_What you will do_
How many lines in the material below include the word "public"? Give only the number.

----

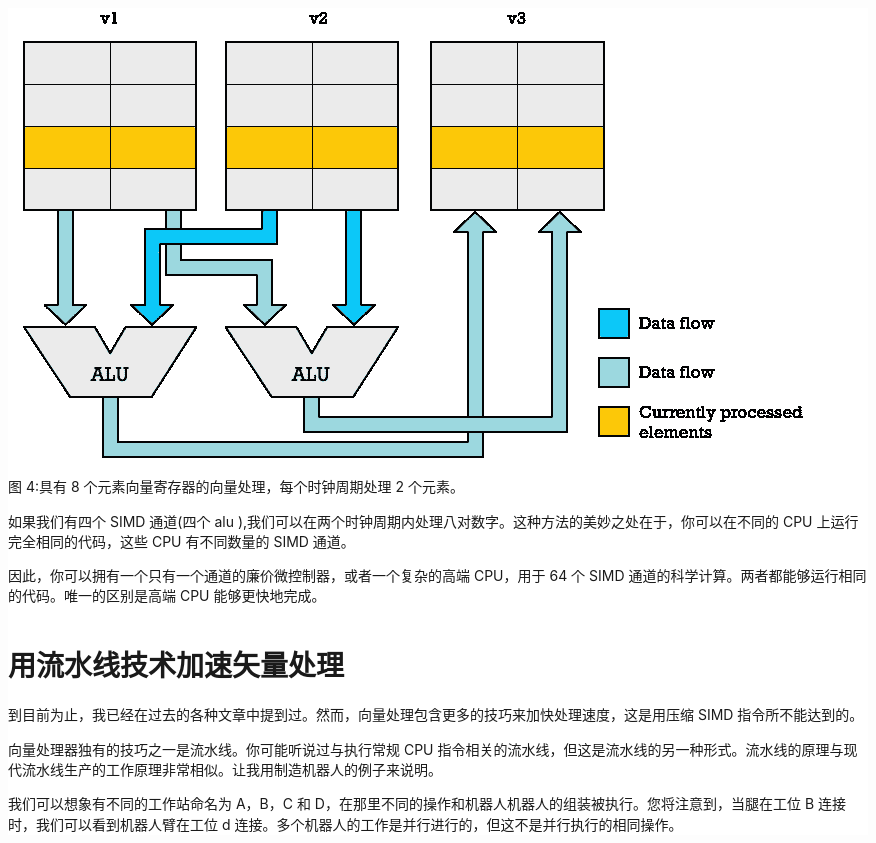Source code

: ![](img/179b59f47eea1b163c128913c71d4650.png)

图 4:具有 8 个元素向量寄存器的向量处理，每个时钟周期处理 2 个元素。

如果我们有四个 SIMD 通道(四个 alu ),我们可以在两个时钟周期内处理八对数字。这种方法的美妙之处在于，你可以在不同的 CPU 上运行完全相同的代码，这些 CPU 有不同数量的 SIMD 通道。

因此，你可以拥有一个只有一个通道的廉价微控制器，或者一个复杂的高端 CPU，用于 64 个 SIMD 通道的科学计算。两者都能够运行相同的代码。唯一的区别是高端 CPU 能够更快地完成。

# 用流水线技术加速矢量处理

到目前为止，我已经在过去的各种文章中提到过。然而，向量处理包含更多的技巧来加快处理速度，这是用压缩 SIMD 指令所不能达到的。

向量处理器独有的技巧之一是流水线。你可能听说过与执行常规 CPU 指令相关的流水线，但这是流水线的另一种形式。流水线的原理与现代流水线生产的工作原理非常相似。让我用制造机器人的例子来说明。

我们可以想象有不同的工作站命名为 A，B，C 和 D，在那里不同的操作和机器人机器人的组装被执行。您将注意到，当腿在工位 B 连接时，我们可以看到机器人臂在工位 d 连接。多个机器人的工作是并行进行的，但这不是并行执行的相同操作。
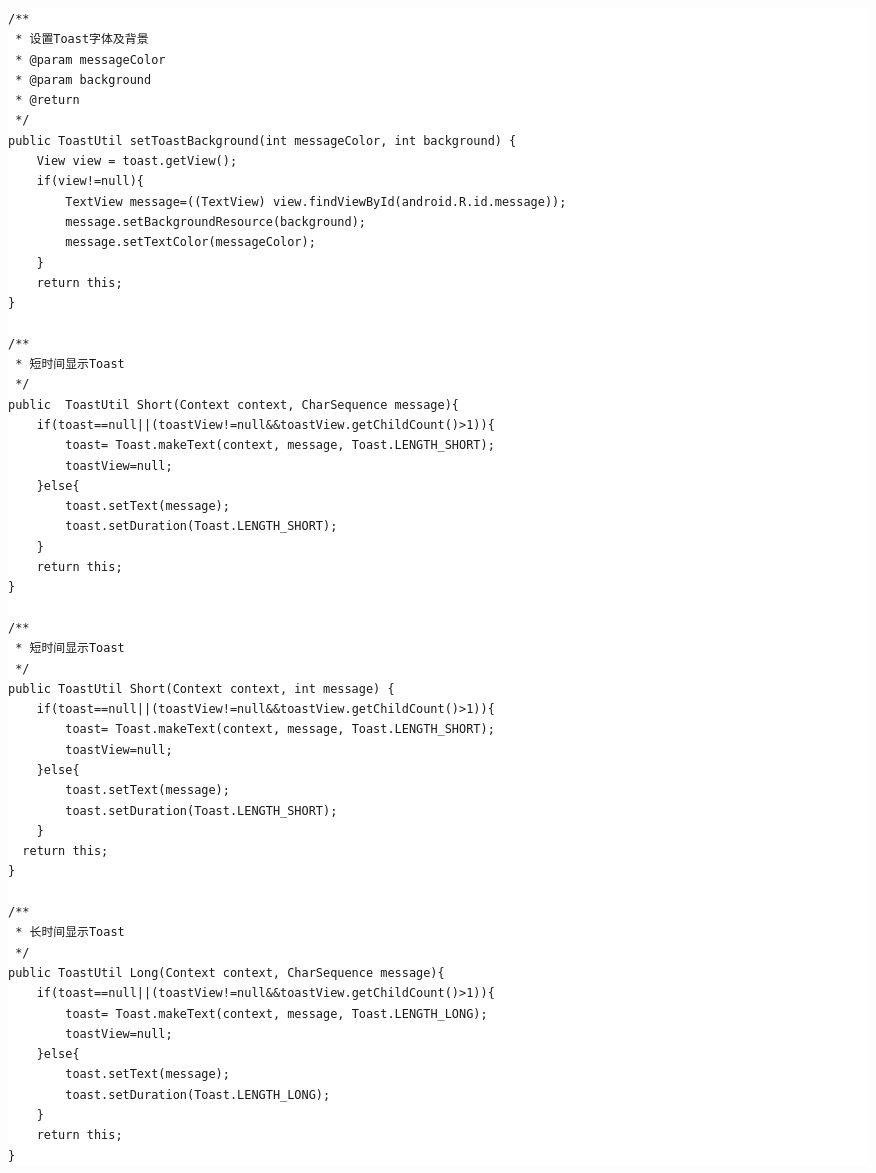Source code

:     /**
     * 设置Toast字体及背景
     * @param messageColor
     * @param background
     * @return
     */
    public ToastUtil setToastBackground(int messageColor, int background) {
        View view = toast.getView();
        if(view!=null){
            TextView message=((TextView) view.findViewById(android.R.id.message));
            message.setBackgroundResource(background);
            message.setTextColor(messageColor);
        }
        return this;
    }

    /**
     * 短时间显示Toast
     */
    public  ToastUtil Short(Context context, CharSequence message){
        if(toast==null||(toastView!=null&&toastView.getChildCount()>1)){
            toast= Toast.makeText(context, message, Toast.LENGTH_SHORT);
            toastView=null;
        }else{
            toast.setText(message);
            toast.setDuration(Toast.LENGTH_SHORT);
        }
        return this;
    }

    /**
     * 短时间显示Toast
     */
    public ToastUtil Short(Context context, int message) {
        if(toast==null||(toastView!=null&&toastView.getChildCount()>1)){
            toast= Toast.makeText(context, message, Toast.LENGTH_SHORT);
            toastView=null;
        }else{
            toast.setText(message);
            toast.setDuration(Toast.LENGTH_SHORT);
        }
      return this;
    }

    /**
     * 长时间显示Toast
     */
    public ToastUtil Long(Context context, CharSequence message){
        if(toast==null||(toastView!=null&&toastView.getChildCount()>1)){
            toast= Toast.makeText(context, message, Toast.LENGTH_LONG);
            toastView=null;
        }else{
            toast.setText(message);
            toast.setDuration(Toast.LENGTH_LONG);
        }
        return this;
    }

----

_Response area_
4